Just as calculators excel at arithmetic without being mathematicians, LLMs are adept at word manipulation but lack genuine understanding. They are powerful tools for abstract language tasks but fall short in areas requiring general reasoning. While they perform well in pattern matching, linguistic manipulation, and style transfer, they struggle with long chains of deduction and reasoning about real-world contexts. They lack the fundamental common sense reasoning capabilities that humans take for granted.

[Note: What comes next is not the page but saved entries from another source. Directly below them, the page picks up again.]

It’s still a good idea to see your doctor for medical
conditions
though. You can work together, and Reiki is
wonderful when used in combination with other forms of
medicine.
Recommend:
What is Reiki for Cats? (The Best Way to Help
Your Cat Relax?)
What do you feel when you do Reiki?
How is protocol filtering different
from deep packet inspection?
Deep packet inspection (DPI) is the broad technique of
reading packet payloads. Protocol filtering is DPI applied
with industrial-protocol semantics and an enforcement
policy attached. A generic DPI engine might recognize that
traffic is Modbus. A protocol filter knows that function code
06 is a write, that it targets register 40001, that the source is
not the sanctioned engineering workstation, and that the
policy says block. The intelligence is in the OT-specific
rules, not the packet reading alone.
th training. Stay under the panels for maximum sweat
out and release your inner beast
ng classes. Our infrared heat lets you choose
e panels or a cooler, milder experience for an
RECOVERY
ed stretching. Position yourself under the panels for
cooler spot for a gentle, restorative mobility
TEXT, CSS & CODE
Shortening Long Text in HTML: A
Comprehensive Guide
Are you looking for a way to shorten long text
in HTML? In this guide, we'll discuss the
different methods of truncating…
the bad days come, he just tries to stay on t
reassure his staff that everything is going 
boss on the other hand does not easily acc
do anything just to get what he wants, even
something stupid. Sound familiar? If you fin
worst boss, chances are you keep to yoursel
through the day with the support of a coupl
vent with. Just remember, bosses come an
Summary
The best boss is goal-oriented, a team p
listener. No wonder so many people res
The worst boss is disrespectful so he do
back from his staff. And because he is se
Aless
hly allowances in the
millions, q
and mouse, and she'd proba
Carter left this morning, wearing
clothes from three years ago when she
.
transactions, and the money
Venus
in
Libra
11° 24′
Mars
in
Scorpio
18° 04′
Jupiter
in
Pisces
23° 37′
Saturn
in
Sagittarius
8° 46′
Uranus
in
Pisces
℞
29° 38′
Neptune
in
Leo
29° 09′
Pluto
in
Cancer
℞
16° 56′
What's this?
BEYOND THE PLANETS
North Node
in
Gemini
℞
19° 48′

LLMs do not possess consciousness, understanding, or beliefs. They operate by analyzing data patterns and generating outputs based on statistical correlations, without any internal understanding of truth or knowledge. This lack of internal understanding aligns with Harry Frankfurt's concept of "bullshit" as described in his essay On Bullshit. Frankfurt argues that a bullshitter is indifferent to the truth and focuses instead on producing persuasive or authoritative-sounding statements without regard for accuracy. Similarly, LLMs generate text that may appear authoritative but lack a genuine conception of truth or justification. They can accidently produce correct guesses but do not have the capability to know or justify these guesses as true or false.
Knowledge is justified true belief and LLMs fundamentally lack the machinery to have true beliefs. LLMs are extremely high-dimensional curves fits againt very large data sets. This is not to belittle the achievement of creating such a tool, but it is important to recognize the limitations of how far we can get with such high-dimensional curve fitting. This is very good for producing unlimited amounts of stochastic bullshit, but it's important to understand that is what it outputs.
However, stochastic bullshit engines can still be incredibly useful word calculators when applied tactically. There may even be vast economic value in being able to produce large amounts of high quality bullshit on demand, as a non-trivial amount of our economy is predicated on bullshit jobs. But there is no path from word calculator to general intelligence without a world model that can incorporate an internal conception of truth. And autoregressive transformers in their current form cannot do this. Maybe future systems, ones not entirely based on autoregressive transformers, will be able to, but as of today they cannot.